Exercise prompt: Please set down the records exactly, keeping every line.

Source data:

━━━

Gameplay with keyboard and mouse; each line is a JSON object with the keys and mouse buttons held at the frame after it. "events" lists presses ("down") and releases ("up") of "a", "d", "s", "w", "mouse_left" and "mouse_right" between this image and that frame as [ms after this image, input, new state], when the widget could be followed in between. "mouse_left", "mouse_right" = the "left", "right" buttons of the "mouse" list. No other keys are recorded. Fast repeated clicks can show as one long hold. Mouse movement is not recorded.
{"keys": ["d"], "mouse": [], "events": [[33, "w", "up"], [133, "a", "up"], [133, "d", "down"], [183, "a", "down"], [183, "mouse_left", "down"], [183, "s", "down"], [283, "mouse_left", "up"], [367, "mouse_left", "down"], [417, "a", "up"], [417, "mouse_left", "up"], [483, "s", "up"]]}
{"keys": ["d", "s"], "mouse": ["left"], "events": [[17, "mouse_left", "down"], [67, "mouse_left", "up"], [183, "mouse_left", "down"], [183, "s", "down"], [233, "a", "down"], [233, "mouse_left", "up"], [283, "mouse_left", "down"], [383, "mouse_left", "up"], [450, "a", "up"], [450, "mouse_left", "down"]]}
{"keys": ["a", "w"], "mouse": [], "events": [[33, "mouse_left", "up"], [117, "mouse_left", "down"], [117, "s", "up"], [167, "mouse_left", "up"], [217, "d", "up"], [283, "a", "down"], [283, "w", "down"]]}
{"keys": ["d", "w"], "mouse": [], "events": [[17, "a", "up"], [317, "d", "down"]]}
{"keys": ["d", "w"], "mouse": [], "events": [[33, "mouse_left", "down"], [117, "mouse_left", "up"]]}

━━━

Answer to the problem:
Gameplay with keyboard and mouse; each line is a JSON object with the keys and mouse buttons held at the frame after it. "events" lists presses ("down") and releases ("up") of "a", "d", "s", "w", "mouse_left" and "mouse_right" between this image and that frame as [ms after this image, input, new state], when the widget could be followed in between. "mouse_left", "mouse_right" = the "left", "right" buttons of the "mouse" list. No other keys are recorded. Fast repeated clicks can show as one long hold. Mouse movement is not recorded.
{"keys": ["d"], "mouse": [], "events": [[33, "w", "up"], [133, "a", "up"], [133, "d", "down"], [183, "a", "down"], [183, "mouse_left", "down"], [183, "s", "down"], [283, "mouse_left", "up"], [367, "mouse_left", "down"], [417, "a", "up"], [417, "mouse_left", "up"], [483, "s", "up"]]}
{"keys": ["d", "s"], "mouse": ["left"], "events": [[17, "mouse_left", "down"], [67, "mouse_left", "up"], [183, "mouse_left", "down"], [183, "s", "down"], [233, "a", "down"], [233, "mouse_left", "up"], [283, "mouse_left", "down"], [383, "mouse_left", "up"], [450, "a", "up"], [450, "mouse_left", "down"]]}
{"keys": ["a", "w"], "mouse": [], "events": [[33, "mouse_left", "up"], [117, "mouse_left", "down"], [117, "s", "up"], [167, "mouse_left", "up"], [217, "d", "up"], [283, "a", "down"], [283, "w", "down"]]}
{"keys": ["d", "w"], "mouse": [], "events": [[17, "a", "up"], [317, "d", "down"]]}
{"keys": ["d", "w"], "mouse": [], "events": [[33, "mouse_left", "down"], [117, "mouse_left", "up"]]}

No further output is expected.